Corrupting the Meaning of Words
It seems to me that nobody does a better job of corrupting the meaning of words than bank marketers – particularly those working for the huge banks – and the marketers employed by the major credit card issuers.
I was reminded of this yesterday while reading the morass of sales and disclosure copy in the latest credit card solicitation my spouse received from those pesky marketers at Chase.
The corruption of words began in the third sentence of the letter which reads, “And you’re already pre-approved.”
Back in the good old days of credit card marketing – the 1970s – the word “pre-approved” meant just that. We had checked your credit history at the credit bureau and found it solid enough to issue you a card if you simply signed and dated the acceptance form and returned it to us.
Today, the word “pre-approved” means something very different. It means you MIGHT be pre-approved but we aren’t really sure. It depends!
Upon receipt of your completed acceptance form, the issuer pulls another credit report and reviews it along with the personal information you provided to determine if you still meet the original credit criteria. But since the issuer now has your stated gross annual household income amount, the final criteria for getting a card changes.
In fact, based on the final information possessed by the issuer, you might not get any credit card.
So, when an issuer like Chase tells you in a glitzy letter that you are pre-approved, in reality you are only tentatively or conditionally pre-approved. Today, the meaning of pre-approved has been corrupted by the credit card issuers.
The corruption of words continues on the back of the Chase sales letter.
Of course, it’s likely few recipients of the Chase offer ever read the disclosure copy that fills the back side of the letter and the separate disclosure insert.
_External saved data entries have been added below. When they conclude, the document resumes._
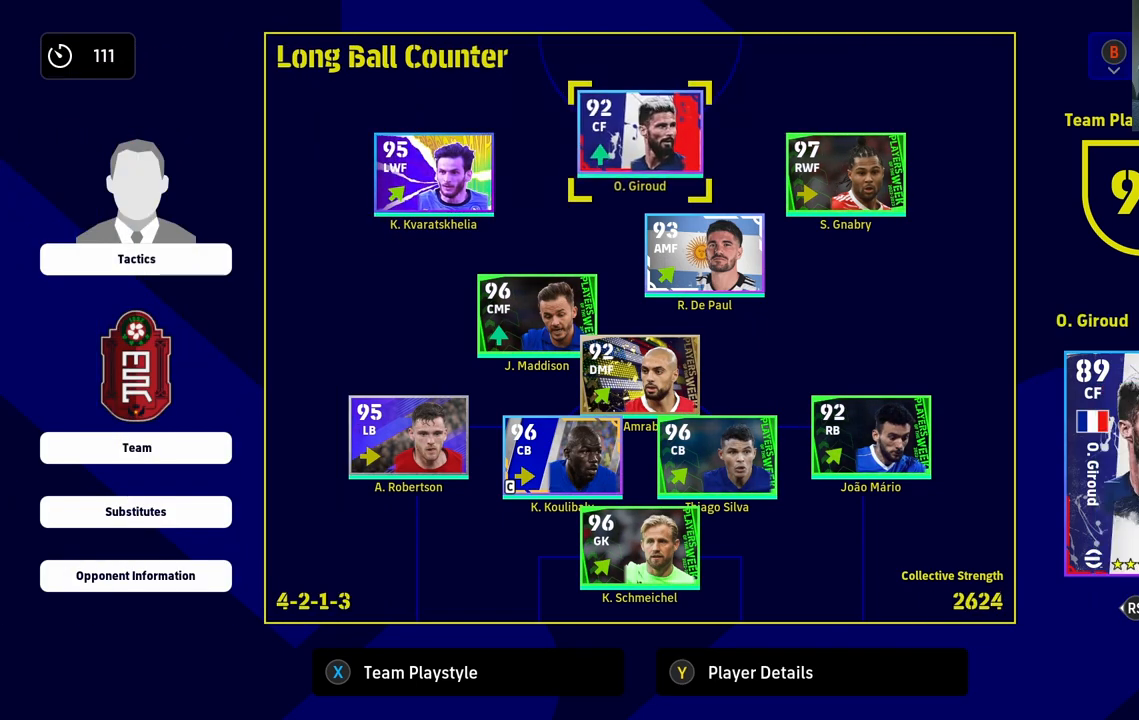
{"buttons": [], "left_stick": "center", "right_stick": "center", "events": [[67, "left_stick", "center"], [167, "left_stick", "left"], [300, "left_stick", "center"]]}
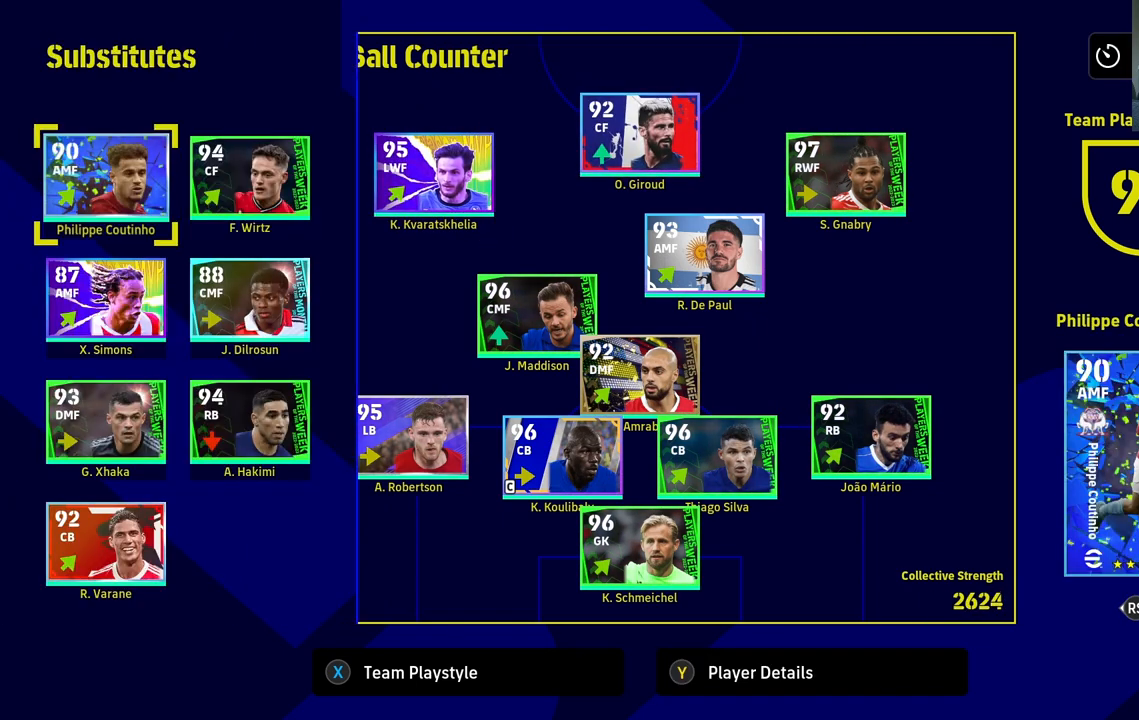
{"buttons": [], "left_stick": "right", "right_stick": "center", "events": [[200, "CROSS", "down"], [333, "CROSS", "up"], [417, "left_stick", "right"]]}
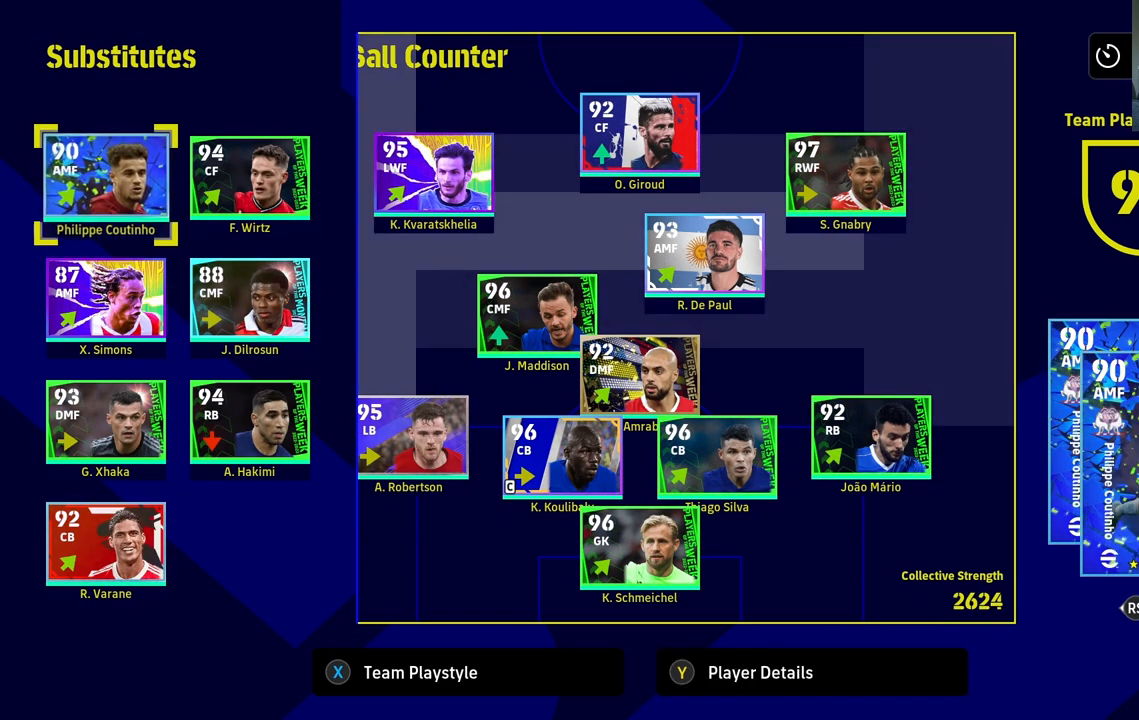
{"buttons": [], "left_stick": "center", "right_stick": "center", "events": [[83, "left_stick", "center"], [133, "left_stick", "right"], [317, "left_stick", "center"], [367, "CROSS", "down"], [467, "CROSS", "up"]]}
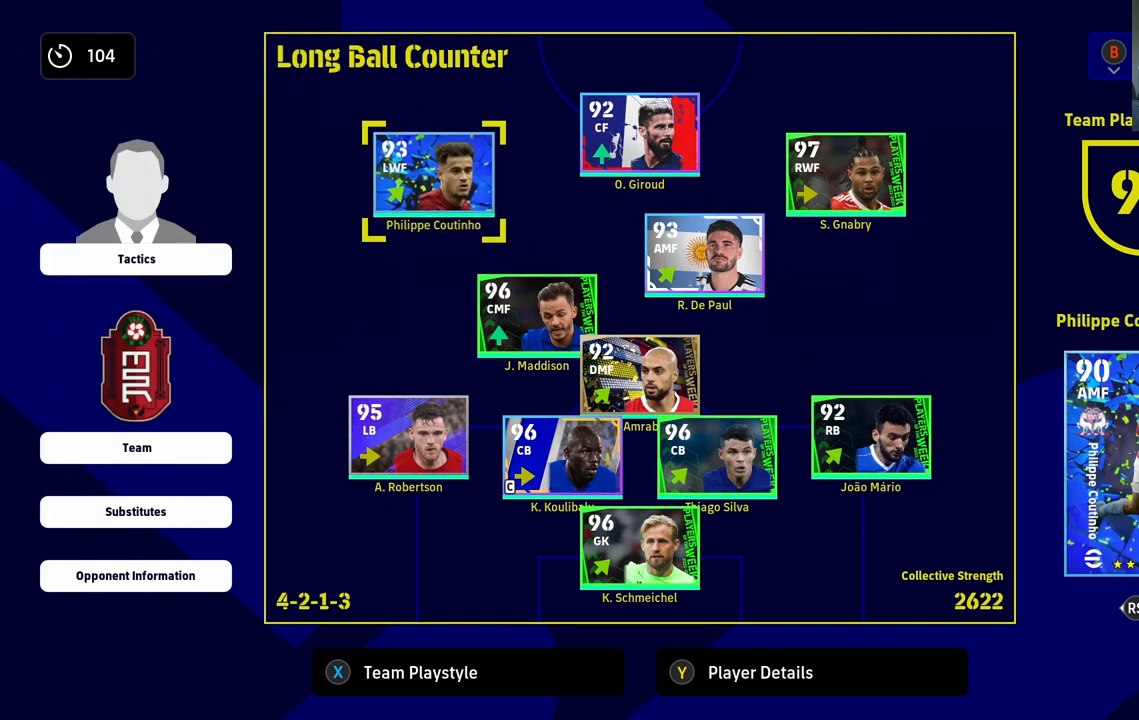
{"buttons": [], "left_stick": "left", "right_stick": "center", "events": [[183, "left_stick", "left"], [317, "left_stick", "center"], [417, "left_stick", "left"]]}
The word corruption appears in footnote #1. It reads: “You will first be considered for a Visa Signature card. If you do not qualify for that product, you will automatically be considered for a Visa Platinum card, which has different fees, benefits, and credit availability.”
The word corruption occurs when something called a “Signature card” is positioned as being superior to a “Platinum card.”
When premium credit cards were first introduced by the major issuers in the 1970s, they were first labeled as “Gold” cards. When a second premium card was introduced it was labeled a “Platinum” card. So the more affluent consumers had their choice of a regular credit card, a Gold credit card, or the ultimate “Platinum” card.
This labeling made sense to everyone as we all understood that gold is very expensive and is used for the finest jewelry. And when a card superior to a Gold card was introduced, we all understood that Platinum is even superior to Gold.
Unfortunately, over the last 30 years of credit card marketing, word corruption has been rampant as issuers attempt to one-up each other by introducing more upscale cards. Each new upscale card requires use of a word that connotes wealth.
To me, the straw that broke the camel’s back as it relates to word corruption is when the marketing folks at American Express introduced the prestigious “Black card” also known as the “Centurion card.”
Today, the once-prestigious word “platinum” has been relegated to a middle-of-the pack credit card – or worse, in the case of the Chase offer. This fact is confirmed in the Chase package where the copy advises us that, “If approved for a Signature account, your credit access line will be at least $5,000. If approved for a Platinum account, your credit line will be at least $500.”
Needless to say, I was shocked by the lowly $500 credit line amount mentioned in the same sentence as the word “platinum.” Talk about word corruption.
In effect, the marketing folks in the Chase credit card group have destroyed the marketing value of the word “platinum.”
It’s unfortunate that they didn’t follow the lead of their counterparts in the Chase retail deposit group. Visiting the Chase website yesterday I learned that Chase currently offers three personal checking accounts, at least in California. They are:
Chase Checking (basic checking)
Chase Premier checking
Chase Premier Platinum (for affluent customers)
No word corruption here.
Lest you think this word corruption is limited to bank-issued credit cards, you should take some time to study the words being used to name the growing assortment of checking accounts, particularly among banks with multiple accounts aimed at different target market segments. It’s often tough to determine the target audience simply by seeing the name of the account.
Still, the award for word corruption today goes to bank card issuers as exemplified by the Chase example above.